EXERCISE OBJECTIVE. Write out, word for word, the lines of data starting at the line that contains "Pre-entry checklist. Instrument identified: blood-pressure" and ending at the line that contains "Now: **60** A". Include both of those lines.

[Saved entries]
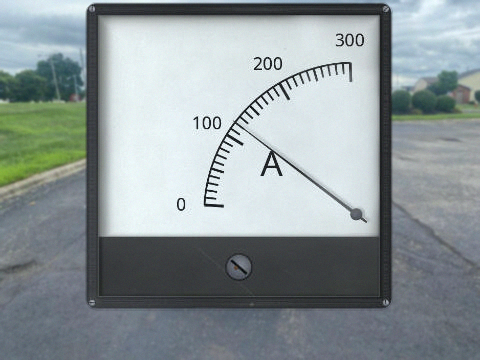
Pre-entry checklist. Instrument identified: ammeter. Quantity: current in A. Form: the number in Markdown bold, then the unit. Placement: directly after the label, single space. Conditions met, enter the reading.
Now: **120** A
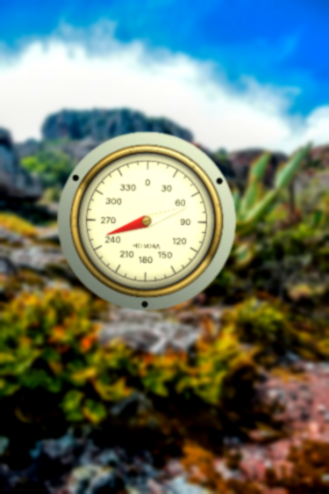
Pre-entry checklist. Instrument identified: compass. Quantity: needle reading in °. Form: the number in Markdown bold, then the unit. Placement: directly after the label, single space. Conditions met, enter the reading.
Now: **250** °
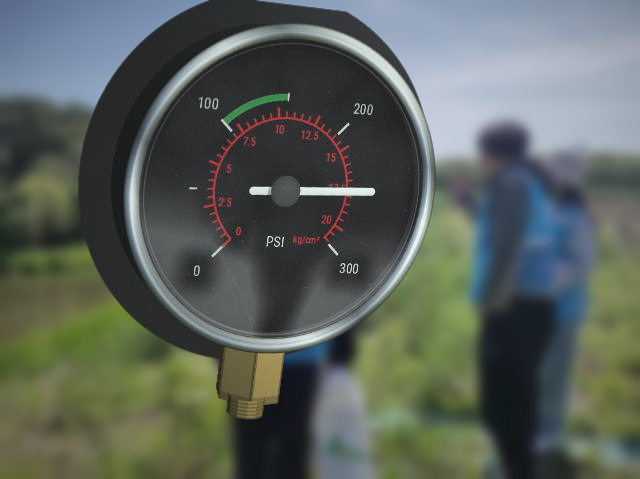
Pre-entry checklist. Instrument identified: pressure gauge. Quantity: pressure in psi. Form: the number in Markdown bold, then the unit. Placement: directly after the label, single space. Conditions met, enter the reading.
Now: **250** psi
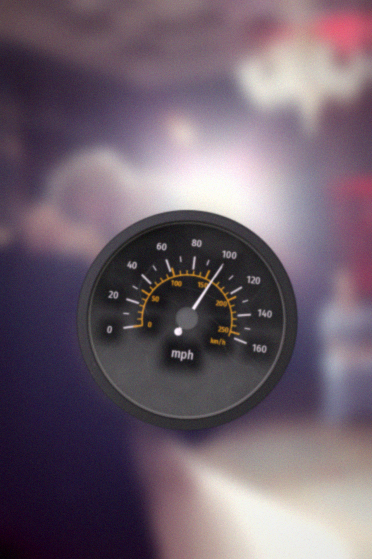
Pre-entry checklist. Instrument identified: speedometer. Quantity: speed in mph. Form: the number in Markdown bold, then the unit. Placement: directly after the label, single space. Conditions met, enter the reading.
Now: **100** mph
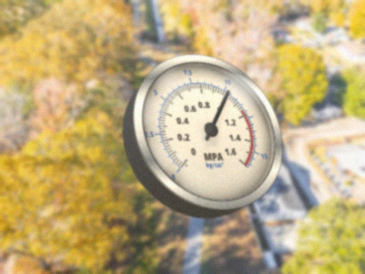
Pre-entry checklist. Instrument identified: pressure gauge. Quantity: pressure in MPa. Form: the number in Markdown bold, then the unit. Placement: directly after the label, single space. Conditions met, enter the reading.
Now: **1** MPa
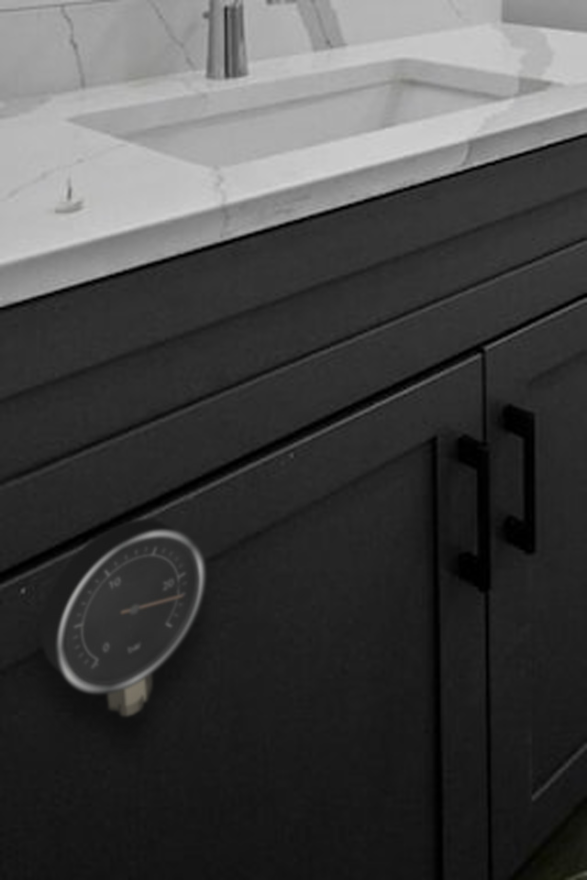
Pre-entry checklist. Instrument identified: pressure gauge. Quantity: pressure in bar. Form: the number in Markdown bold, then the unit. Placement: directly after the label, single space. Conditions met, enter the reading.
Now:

...

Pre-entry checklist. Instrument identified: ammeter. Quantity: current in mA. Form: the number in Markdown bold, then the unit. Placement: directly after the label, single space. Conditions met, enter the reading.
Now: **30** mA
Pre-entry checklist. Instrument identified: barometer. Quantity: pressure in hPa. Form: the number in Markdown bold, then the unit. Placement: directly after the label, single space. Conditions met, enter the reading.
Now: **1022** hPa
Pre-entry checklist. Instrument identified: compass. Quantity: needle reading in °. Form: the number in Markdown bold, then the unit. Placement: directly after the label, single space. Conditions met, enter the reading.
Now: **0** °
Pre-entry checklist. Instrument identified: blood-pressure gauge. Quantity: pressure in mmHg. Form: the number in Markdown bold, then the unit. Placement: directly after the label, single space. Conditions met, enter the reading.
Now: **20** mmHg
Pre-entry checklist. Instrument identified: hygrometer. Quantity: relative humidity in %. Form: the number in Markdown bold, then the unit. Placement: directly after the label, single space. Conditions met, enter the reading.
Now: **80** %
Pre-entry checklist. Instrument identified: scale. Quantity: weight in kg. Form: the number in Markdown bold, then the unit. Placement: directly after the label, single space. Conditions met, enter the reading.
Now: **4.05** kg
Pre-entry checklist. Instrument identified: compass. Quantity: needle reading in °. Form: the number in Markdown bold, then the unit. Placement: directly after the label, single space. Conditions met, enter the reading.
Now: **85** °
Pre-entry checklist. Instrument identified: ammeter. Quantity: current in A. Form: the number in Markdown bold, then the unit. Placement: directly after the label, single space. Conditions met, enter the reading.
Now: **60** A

--

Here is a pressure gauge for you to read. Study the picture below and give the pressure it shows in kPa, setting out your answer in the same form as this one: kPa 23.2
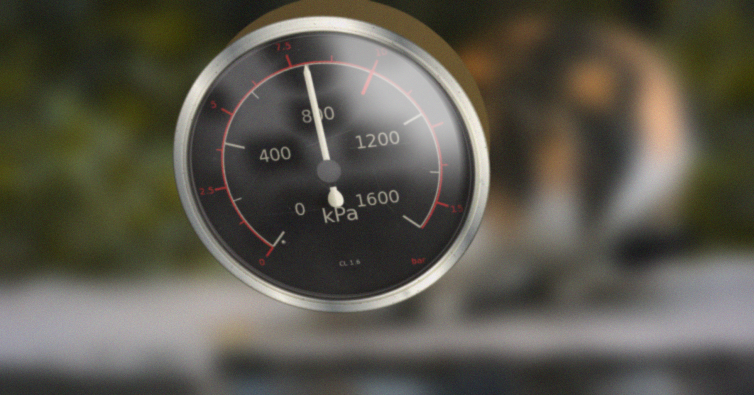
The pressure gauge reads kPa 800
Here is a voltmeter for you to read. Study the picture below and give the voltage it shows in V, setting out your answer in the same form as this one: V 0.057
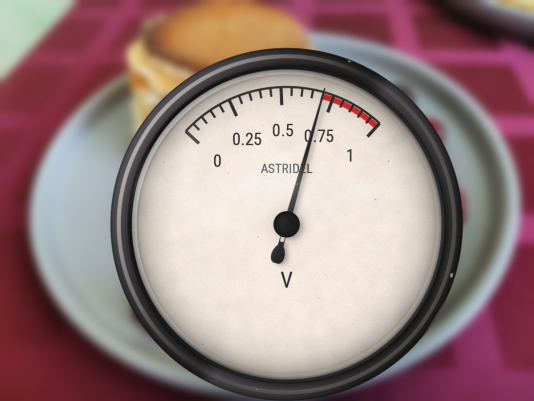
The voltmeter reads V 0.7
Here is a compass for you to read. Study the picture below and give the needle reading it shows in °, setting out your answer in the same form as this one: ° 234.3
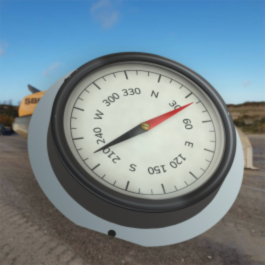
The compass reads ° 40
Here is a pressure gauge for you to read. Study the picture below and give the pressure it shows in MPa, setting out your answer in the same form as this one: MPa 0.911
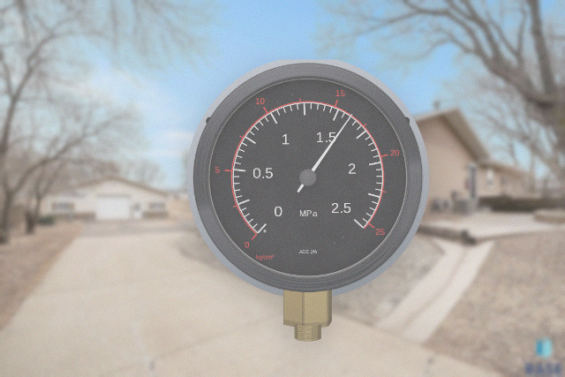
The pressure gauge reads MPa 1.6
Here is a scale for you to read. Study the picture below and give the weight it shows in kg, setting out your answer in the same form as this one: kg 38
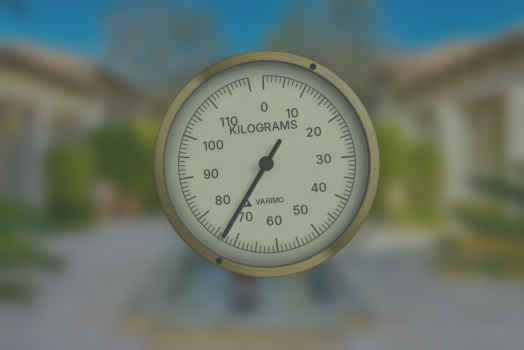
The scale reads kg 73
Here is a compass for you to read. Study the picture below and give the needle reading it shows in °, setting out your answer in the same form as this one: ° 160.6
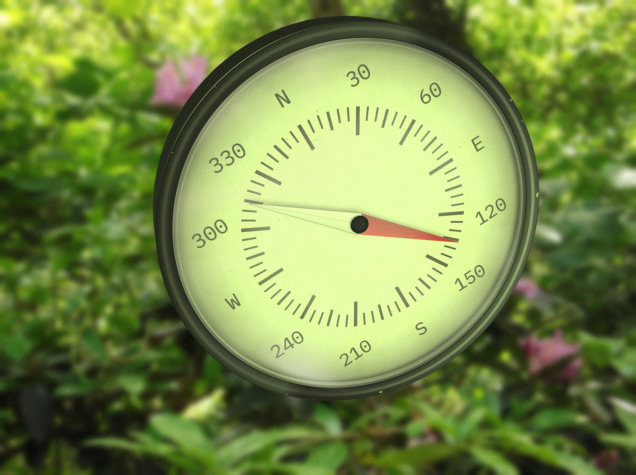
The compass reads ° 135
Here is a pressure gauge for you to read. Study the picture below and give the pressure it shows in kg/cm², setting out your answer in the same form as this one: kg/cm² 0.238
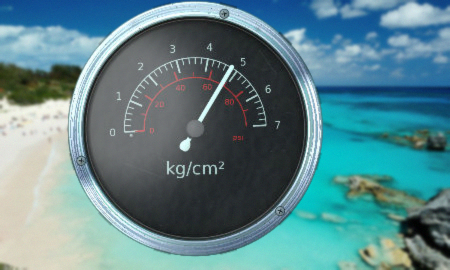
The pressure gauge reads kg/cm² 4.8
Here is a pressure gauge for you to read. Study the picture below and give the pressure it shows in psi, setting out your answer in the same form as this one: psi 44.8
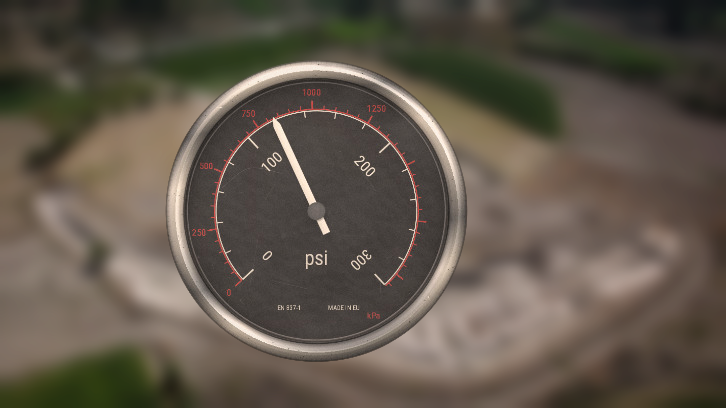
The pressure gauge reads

WRITTEN ANSWER.
Pre-entry checklist. Instrument identified: blood-pressure gauge. Quantity: pressure in mmHg. Form: the number in Markdown bold, then the unit. Placement: directly after the label, single space. Conditions met, enter the reading.
Now: **20** mmHg
Pre-entry checklist. Instrument identified: hygrometer. Quantity: relative humidity in %. Form: the number in Markdown bold, then the unit. Placement: directly after the label, single space. Conditions met, enter the reading.
Now: **80** %
Pre-entry checklist. Instrument identified: scale. Quantity: weight in kg. Form: the number in Markdown bold, then the unit. Placement: directly after the label, single space. Conditions met, enter the reading.
Now: **4.05** kg
Pre-entry checklist. Instrument identified: compass. Quantity: needle reading in °. Form: the number in Markdown bold, then the unit. Placement: directly after the label, single space. Conditions met, enter the reading.
Now: **85** °
Pre-entry checklist. Instrument identified: ammeter. Quantity: current in A. Form: the number in Markdown bold, then the unit. Placement: directly after the label, single space. Conditions met, enter the reading.
Now: **60** A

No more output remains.